- _TASK INSTRUCTIONS_
Please print out the entries below unchanged and skip the images.

(Saved entries)
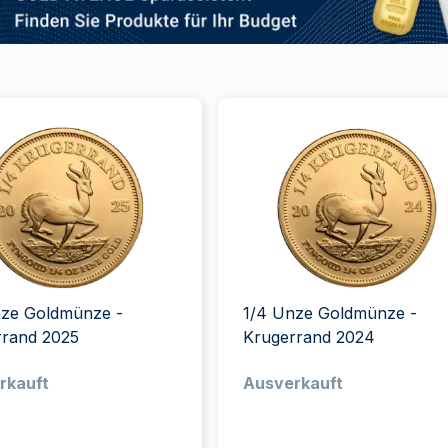
nze Goldmünze -
1/4 Unze Goldmünze -
rrand 2025
Krugerrand 2024
rkauft
Ausverkauft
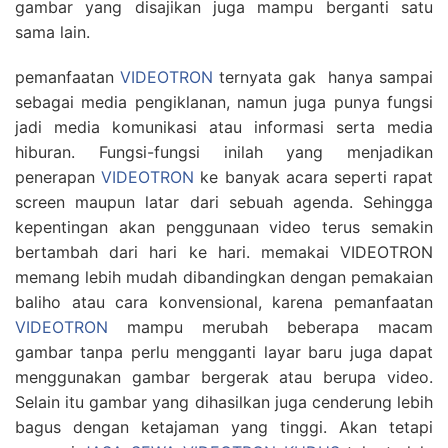
gambar yang disajikan juga mampu berganti satu
sama lain.
pemanfaatan
VIDEOTRON
ternyata gak hanya sampai
sebagai media pengiklanan, namun juga punya fungsi
jadi media komunikasi atau informasi serta media
hiburan. Fungsi-fungsi inilah yang menjadikan
penerapan
VIDEOTRON
ke banyak acara seperti rapat
screen maupun latar dari sebuah agenda. Sehingga
kepentingan akan penggunaan video terus semakin
bertambah dari hari ke hari. memakai VIDEOTRON
memang lebih mudah dibandingkan dengan pemakaian
baliho atau cara konvensional, karena pemanfaatan
VIDEOTRON
mampu merubah beberapa macam
gambar tanpa perlu mengganti layar baru juga dapat
menggunakan gambar bergerak atau berupa video.
Selain itu gambar yang dihasilkan juga cenderung lebih
bagus dengan ketajaman yang tinggi. Akan tetapi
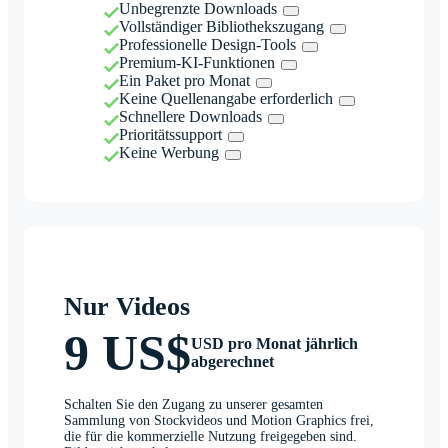
Unbegrenzte Downloads
Vollständiger Bibliothekszugang
Professionelle Design-Tools
Premium-KI-Funktionen
Ein Paket pro Monat
Keine Quellenangabe erforderlich
Schnellere Downloads
Prioritätssupport
Keine Werbung
Nur Videos
9 US$
USD pro Monat jährlich
abgerechnet
Schalten Sie den Zugang zu unserer gesamten
Sammlung von Stockvideos und Motion Graphics frei,
die für die kommerzielle Nutzung freigegeben sind.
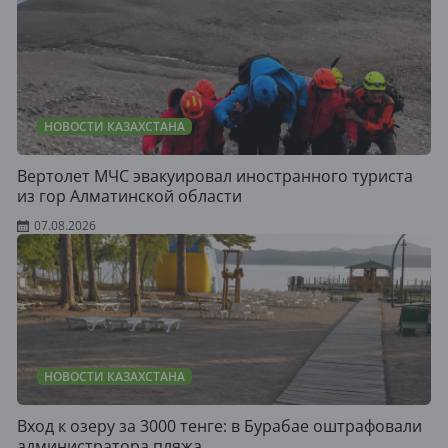
НОВОСТИ КАЗАХСТАНА
Вертолет МЧС эвакуировал иностранного туриста
из гор Алматинской области
07.08.2026
НОВОСТИ КАЗАХСТАНА
Вход к озеру за 3000 тенге: в Бурабае оштрафовали
администратора пляжа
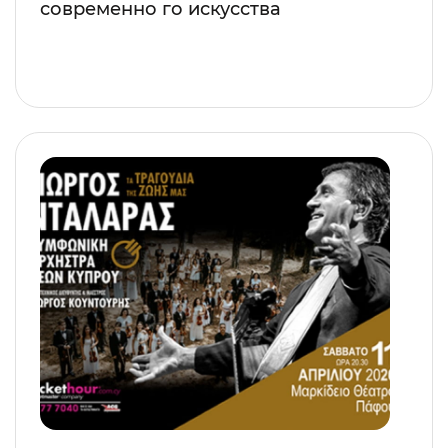
современно го искусства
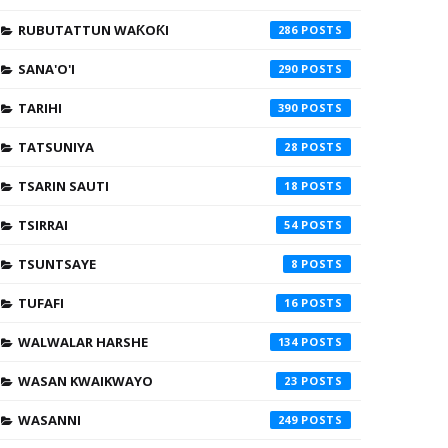
RUBUTATTUN WAƘOƘI
286
SANA'O'I
290
TARIHI
390
TATSUNIYA
28
TSARIN SAUTI
18
TSIRRAI
54
TSUNTSAYE
8
TUFAFI
16
WALWALAR HARSHE
134
WASAN KWAIKWAYO
23
WASANNI
249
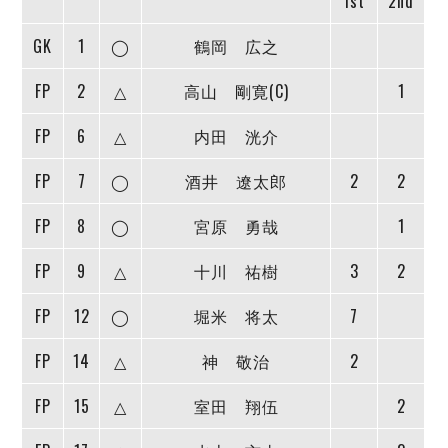
1st
2nd
ヴォスクオーレ仙台
マルバ水戸FC
GK
1
◯
鶴岡 広之
リガーレヴィア葛飾
Y．S．C．C．横浜
FP
2
△
高山 剛寛(C)
1
ヴィンセドール白山
FP
6
△
内田 洸介
アグレミーナ浜松
デウソン神戸
FP
7
◯
酒井 遼太郎
2
2
ポルセイド浜田
ミラクルスマイル新居浜
FP
8
◯
宮原 勇哉
1
FP
9
△
十川 祐樹
3
2
FP
12
◯
堀米 将太
7
FP
14
△
神 敬治
2
FP
15
△
室田 翔伍
2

- _EXERCISE SOLUTION_
nze Goldmünze -
1/4 Unze Goldmünze -
rrand 2025
Krugerrand 2024
rkauft
Ausverkauft
gambar yang disajikan juga mampu berganti satu
sama lain.
pemanfaatan
VIDEOTRON
ternyata gak hanya sampai
sebagai media pengiklanan, namun juga punya fungsi
jadi media komunikasi atau informasi serta media
hiburan. Fungsi-fungsi inilah yang menjadikan
penerapan
VIDEOTRON
ke banyak acara seperti rapat
screen maupun latar dari sebuah agenda. Sehingga
kepentingan akan penggunaan video terus semakin
bertambah dari hari ke hari. memakai VIDEOTRON
memang lebih mudah dibandingkan dengan pemakaian
baliho atau cara konvensional, karena pemanfaatan
VIDEOTRON
mampu merubah beberapa macam
gambar tanpa perlu mengganti layar baru juga dapat
menggunakan gambar bergerak atau berupa video.
Selain itu gambar yang dihasilkan juga cenderung lebih
bagus dengan ketajaman yang tinggi. Akan tetapi
Unbegrenzte Downloads
Vollständiger Bibliothekszugang
Professionelle Design-Tools
Premium-KI-Funktionen
Ein Paket pro Monat
Keine Quellenangabe erforderlich
Schnellere Downloads
Prioritätssupport
Keine Werbung
Nur Videos
9 US$
USD pro Monat jährlich
abgerechnet
Schalten Sie den Zugang zu unserer gesamten
Sammlung von Stockvideos und Motion Graphics frei,
die für die kommerzielle Nutzung freigegeben sind.
НОВОСТИ КАЗАХСТАНА
Вертолет МЧС эвакуировал иностранного туриста
из гор Алматинской области
07.08.2026
НОВОСТИ КАЗАХСТАНА
Вход к озеру за 3000 тенге: в Бурабае оштрафовали
администратора пляжа
современно го искусства
RUBUTATTUN WAƘOƘI
286
SANA'O'I
290
TARIHI
390
TATSUNIYA
28
TSARIN SAUTI
18
TSIRRAI
54
TSUNTSAYE
8
TUFAFI
16
WALWALAR HARSHE
134
WASAN KWAIKWAYO
23
WASANNI
249
1st
2nd
ヴォスクオーレ仙台
マルバ水戸FC
GK
1
◯
鶴岡 広之
リガーレヴィア葛飾
Y．S．C．C．横浜
FP
2
△
高山 剛寛(C)
1
ヴィンセドール白山
FP
6
△
内田 洸介
アグレミーナ浜松
デウソン神戸
FP
7
◯
酒井 遼太郎
2
2
ポルセイド浜田
ミラクルスマイル新居浜
FP
8
◯
宮原 勇哉
1
FP
9
△
十川 祐樹
3
2
FP
12
◯
堀米 将太
7
FP
14
△
神 敬治
2
FP
15
△
室田 翔伍
2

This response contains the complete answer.